En una búsqueda por el fin de la guerra y a través de la acción directa no violenta, se ha realizado una campaña intensiva de pegada de carteles en zonas públicas. “Sí a la vida. No a la guerra”, es el mensaje que los activistas de XR anuncian en su nueva campaña global de denuncia ante la intervención militar de Israel y Estados Unidos en Irán.
Tras más de un mes desde el inicio del conflicto bélico, los datos son alarmantes. Según cifras de la emisora estatal iraní, más de 1500 personas han sido asesinadas en esta invasión a través de misiles y drones balísticos operados por Estados Unidos e Israel.
A esta catástrofe humana, hemos de añadir la posibilidad de una nueva hambruna global. Entorno a un tercio de la urea utilizada para la elaboración de los fertilizantes mundiales es transportada por vía marítima a través del estrecho de Ormuz. El precio de los mismos ha aumentado más de un 20 por ciento en tan sólo el primer mes de guerra, produciéndose desabastecimientos de los mismos en tiendas minoristas de Estados Unidos.
Las fluctuaciones en el precio del barril de crudo, por el cual entorno a una cuarta parte del mismo transita por el Estrecho de Ormuz, a su vez, intensifican la especulación de los fosfatos, fundamentales para actual producción intensiva de la soja, de la cual depende la alimentación base de cientos de millones de personas en las zonas orientales del planeta.
Un punto importante es el añadido en el aumento del nitrógeno, lo que conduce a un encarecimiento en los precios del maíz en más de un 25 por ciento, lo que eleva aún más la competencia por adquirirlos hacia el mercado productor de energía. Esto genera una ciclo en el que el grano utilizado para el consumo humano es más caro, y más difícil de adquirir en los mercados internacionales como es el de Chicago.
El control de los flujos económicos y de tránsito global es el objeto central del conflicto. Tal y como señalaría Antonio Gramsci, la hegemonía cultural e ideológica intelectual de las potencias dominantes, ha de darse de forma simultánea y coercitiva a través de la fuerza física y la imposición hacia los dominados. En esta coyuntura han de explicarse las decisiones del gobierno norteamericano hacia los controles del Canal de Panamá, y su intervención en el control y privatización de la empresa pública gestora del mismo.

Esta maniobra por el control de los pasos de los océanos Atlántico y Pacífico ha de entenderse en el contexto ideológico del actual gobierno estadounidense y su revisión de la “teoría del destino manifiesto” americana. Instaurada allá por el último tercio del siglo XIX, defendía la obligación y el deber moral de la nación por el control de su espacio vital, el continente americano. Durante el gobierno de Truman, a mediados del siglo XX, se potenció esta tesis hacia el control del planeta, con el objeto de expandir el capitalismo americano ante el peligro que generaba el comunismo para el control social de la élite americana.
El dominio de Venezuela el pasado 3 de enero, ha de entenderse en este contexto, en el que también se explican las presiones hacia el gobierno colombiano. Como ya aventuraba Simón Bolívar en sus escritos, quien controle el paso del Atlántico y Pacífico a través de la Gran Colombia, será dueño del comercio en toda América Latina.
Y así el paso de Ormuz representa un paso más en el control de estos flujos económicos globales. Países como China dependen en más un 80 por ciento del petróleo que demandan, a través del paso marítimo de Ormuz. El dominio del mismo por parte del departamento norteamericano, significaría un sometimiento político sin precedentes en la historia del siglo XX hacia la principal potencia económica mundial de la actualidad, China.
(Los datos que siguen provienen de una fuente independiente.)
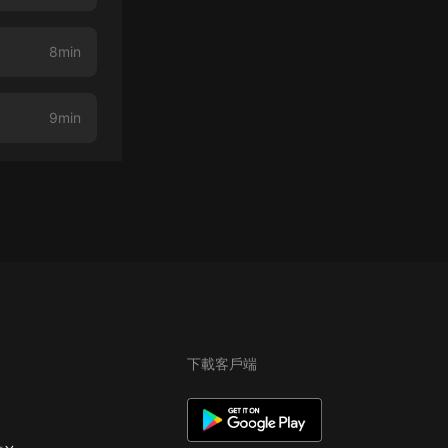
8min
9min
下載客戶端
En este contexto de posible colapso, ciudadanos de todo el planeta se expresan políticamente para detener la invasión y sus fatales consecuencias. Así lo expresan desde Extinction Rebellion Murcia: “Luchamos por la paz. Denunciamos las barbaridades de la guerra, la industria armamentística y todos los conflictos bélicos y genocidios que causan muerte, destrucción y sufrimiento de pueblos. La guerra mata a través de bombardeos y misiles, de masacres y ejecuciones, de la hambruna y enfermedades, infraestructuras básicas, uso de armas químicas y la contaminación de los suelos y el agua. Las guerras convierten el dolor del oro para unos pocos, mientras millones huyen de sus hogares. No basta con desear la paz en silencio. Alza la voz. No a la guerra”.